MicroRNA-129-5p affects immune privilege and apoptosis of nucleus pulposus cells via regulating FADD in intervertebral disc degeneration.

Literatures indicate that microRNA-129-5p (miR-129-5p) or Fas-associated death domain (FADD) is related to intervertebral disc degeneration (IDD), but the effect of miR-129-5p/FADD axis on IDD is not studied. The study aimed to investigate whether miR-129-5p influenced immune privilege and nucleus pulposus (NP) cell apoptosis in rats with IDD via regulating FADD.A rat model with caudal IDD was established, and injected with miR-129-5p agomir or miR-129-5p antagomir to figure out the character of miR-129-5p in the cell apoptosis and inflammation in the nucleus pulposus (NP) tissues of IDD rats. NP cells were grouped as the same ways for determining proliferation, apoptosis, and senescence in NP cells of IDD rats. Annexin V-FITC/PI double staining detected the apoptosis of macrophages and CD8 cells co-cultured via transfected NP cells. Expression of miR-129-5p, FADD, collagen I, collagen II, aggrecan and Sox-9 in NP tissues and cells were determined.Up-regulated miR-129-5p decreased FADD, collagen I and elevated collagen Ⅱ, aggrecan, and Sox-9 in NP tissues and repressed inflammation in serum and NP tissues in IDD rats. Up-regulated miR-129-5p facilitated proliferation, inhibited senescence, apoptosis, and decreased FADD, collagen I and increased collagen Ⅱ, aggrecan, and Sox-9 in NP cells of IDD rats.
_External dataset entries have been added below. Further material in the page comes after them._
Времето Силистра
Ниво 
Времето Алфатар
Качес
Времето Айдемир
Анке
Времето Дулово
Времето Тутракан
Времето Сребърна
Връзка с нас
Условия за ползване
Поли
Elevated miR-129-5p promoted the apoptosis of macrophages and CD8 cells.We pronounced that up-regulated miR-129-5p inhibited the apoptosis and facilitated the proliferation of NP cells, as well as the apoptosis of macrophages and CD8 cells via decreased FADD in IDD, suggesting that miR-129-5p had a protective effect on IDD.